Search code examples
pythonnumpymemorysparse-matrix

How to efficiently create a CSR row_index vector in python?


I am trying to create a CSR matrix with m rows, n columns, filled with zeroes and ones (at most one per column). I have a numpy array idcs with indices where my 1s are located, ranging from x to n.

My first approach to create the ROW_INDEX vector was something like :

ROW_INDEX=np.zeros(m+1)
for i in idcs: ROW_INDEX[i+1:]+=1

Unsurprinsingly though, this is rather slow. I then tried the good old space for speed swap :

ROW_INDEX=np.fromfunction(lambda i,j: i>idcs[j],(m+1,n),dtype='uintc')
ROW_INDEX=np.sum(ROW_INDEX,1)

However, m and n both are at 10^5 so the above code raises a MemoryError - even though the large matrix is technically only boolean.

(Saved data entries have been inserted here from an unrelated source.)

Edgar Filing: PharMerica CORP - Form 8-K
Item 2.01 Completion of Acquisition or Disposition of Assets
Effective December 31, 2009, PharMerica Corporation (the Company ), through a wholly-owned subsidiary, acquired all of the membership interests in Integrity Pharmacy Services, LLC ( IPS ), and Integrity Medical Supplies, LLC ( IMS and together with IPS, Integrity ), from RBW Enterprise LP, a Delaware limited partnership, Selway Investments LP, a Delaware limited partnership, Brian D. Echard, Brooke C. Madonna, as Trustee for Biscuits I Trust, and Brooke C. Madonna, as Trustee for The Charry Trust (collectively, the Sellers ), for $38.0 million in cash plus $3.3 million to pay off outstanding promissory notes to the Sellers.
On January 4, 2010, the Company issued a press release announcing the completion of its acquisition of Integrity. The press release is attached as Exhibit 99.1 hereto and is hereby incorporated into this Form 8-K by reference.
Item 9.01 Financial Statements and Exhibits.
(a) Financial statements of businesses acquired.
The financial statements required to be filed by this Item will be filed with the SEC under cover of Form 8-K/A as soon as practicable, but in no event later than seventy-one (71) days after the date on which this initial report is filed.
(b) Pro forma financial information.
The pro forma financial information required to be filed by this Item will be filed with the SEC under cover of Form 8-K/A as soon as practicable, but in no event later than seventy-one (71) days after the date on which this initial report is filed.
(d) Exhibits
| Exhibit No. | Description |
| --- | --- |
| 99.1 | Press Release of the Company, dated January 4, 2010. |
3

I feel like I missed something obvious here. Anyone has a smarter solution, or should I just increase memory ?

End purpose is to create a PETSc.Mat, hopefully in parallel, starting from something like B=petsc4py.Mat().createAIJ([m, n],csr=[ROW_INDEX,COL_INDEX,V]). I've found little documentation on the subject, any help on that front would also be welcome.


Solution

  • I think you're looking for something like this?

    ROW_INDEX=np.zeros(m+1)
    np.add.at(ROW_INDEX, idcs+1, 1)
    np.cumsum(ROW_INDEX, out=ROW_INDEX)